For inspiration, Sunblom himself turned to Clement Clark Moore’s 1822 poem “A Visit From St. Nicholas” or more commonly called “‘Twas the Night Before Christmas”. In it, Santa is described as being dressed all in fur, from his head to his foot. The poem then goes on to say.. his eyes—how they twinkled! His dimples, how merry, His cheeks were like roses, his nose like a cherry. His droll little mouth was drawn up like a bow and the beard on his chin was as white as the snow. Contrary to popular belief, however, the red jacket was not invented by Coca Cola, despite it being their corporate colour. Santa had been depicted with a red jacket long before Sunblom got hold of him in other drawings and illustrations.
Sundblom’s Santa first appeared in 1931 in Coke ads that featured in The Saturday Evening Post where it appeared regularly in that magazine, as well as in Ladies Home Journal, National Geographic, The New Yorker and many others. In fact, from 1931 to 1964, all of – Coca Cola’s Christmas advertising showed Sunblom’s Santa either playing with and delivering new toys, pausing to read a letter whilst enjoying a Coke or visiting with the children who (in those days) would stay up to greet him. He was even seen raiding the refrigerators at a number of houses looking for a bottle of his favourite tipple – Coca Cola.

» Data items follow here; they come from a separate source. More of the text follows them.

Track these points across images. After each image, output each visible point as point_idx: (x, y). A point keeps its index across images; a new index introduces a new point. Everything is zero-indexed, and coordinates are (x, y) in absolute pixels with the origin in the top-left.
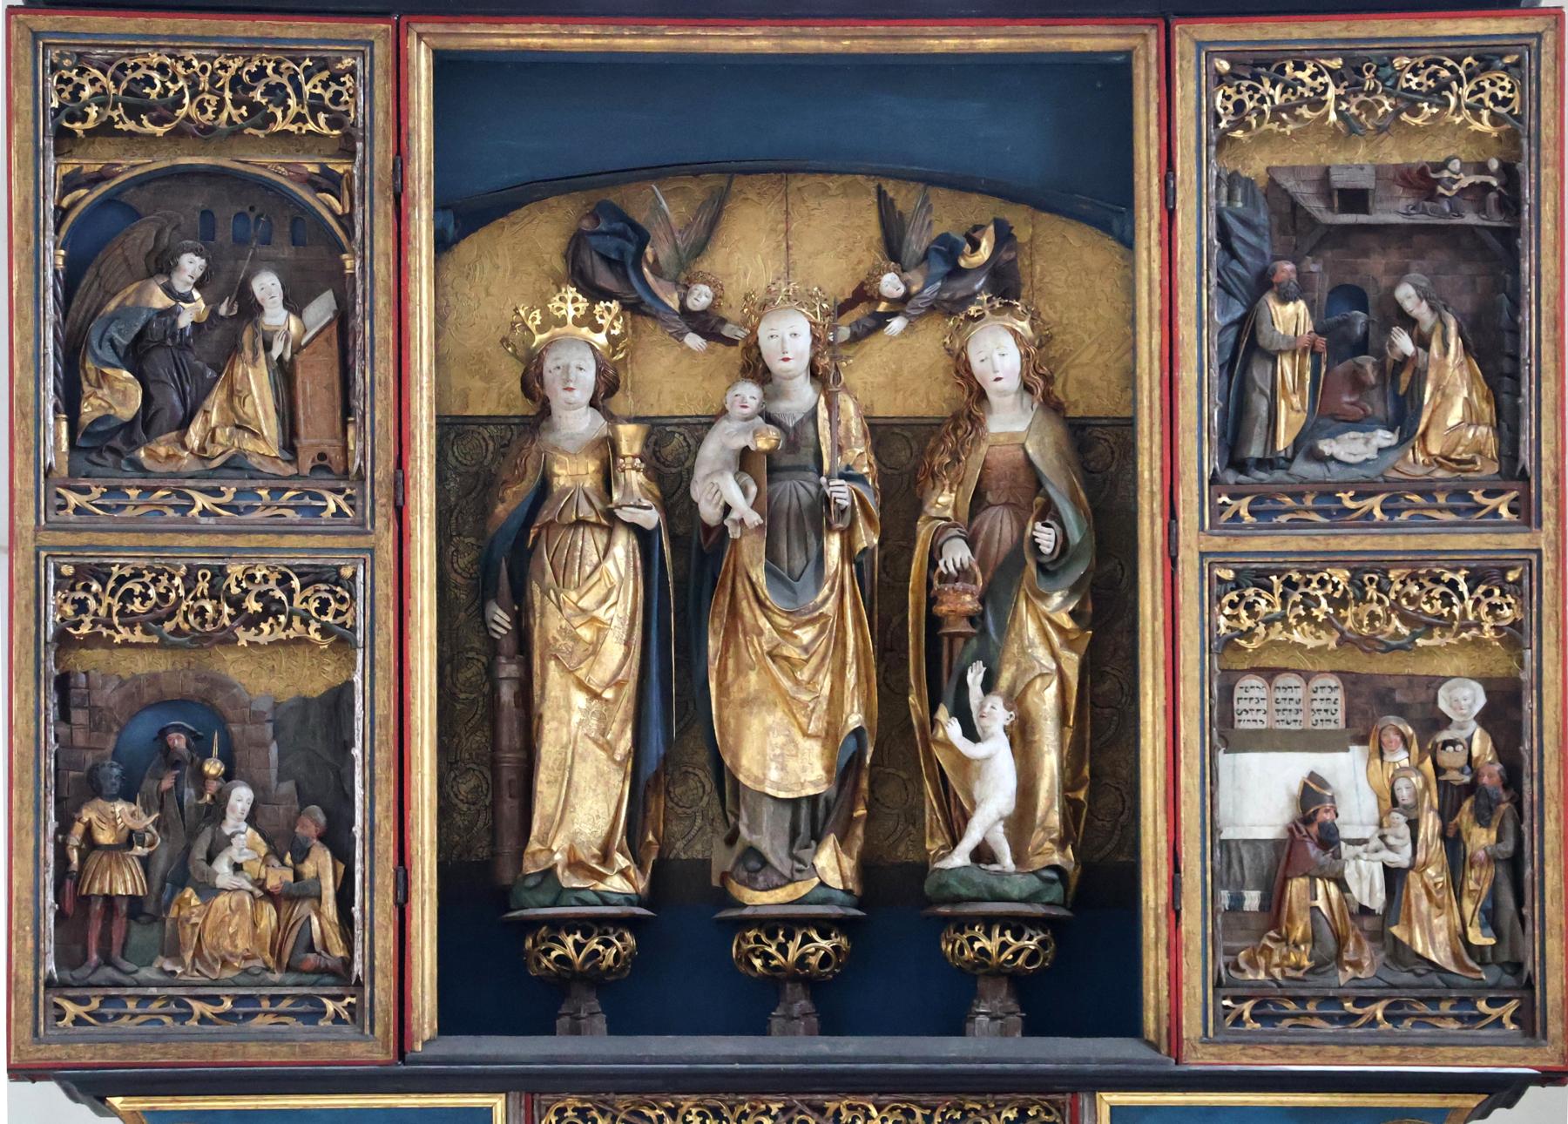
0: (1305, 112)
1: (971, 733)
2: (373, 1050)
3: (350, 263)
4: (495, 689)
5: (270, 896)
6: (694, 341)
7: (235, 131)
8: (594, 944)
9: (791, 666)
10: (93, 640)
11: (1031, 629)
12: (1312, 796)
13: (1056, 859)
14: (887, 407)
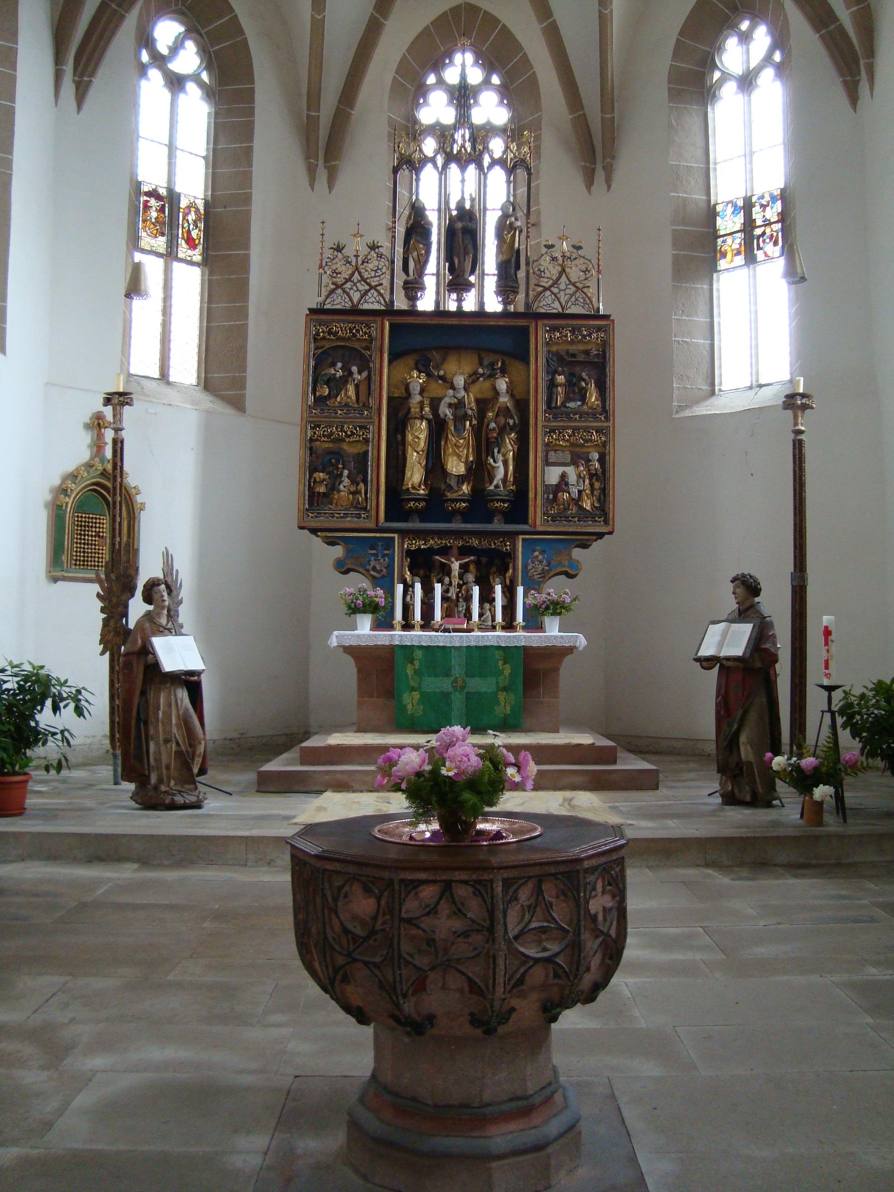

It goes without saying that with this much publicity and the jovial appeal of the ‘new’ Santa, Coca Cola’s portrayal quickly became the recognised face of Father Christmas.
But what About Rudolph?
In Clement Moore’s 1822 poem he gives reference to the eight original reindeers that pull Santa’s sleigh, namely Dasher, Dancer , Prancer and Vixen Comet, Cupid, Donner and Blitzen. However, once again it is only as a result of advertising that we get the ninth reindeer, Rudolf the Red-Nosed Reindeer. Created by the store chain, Montgomery Ward as part of their annual Christmas promotion he first appeared in 1939 in a free ‘giveaway’ colouring book.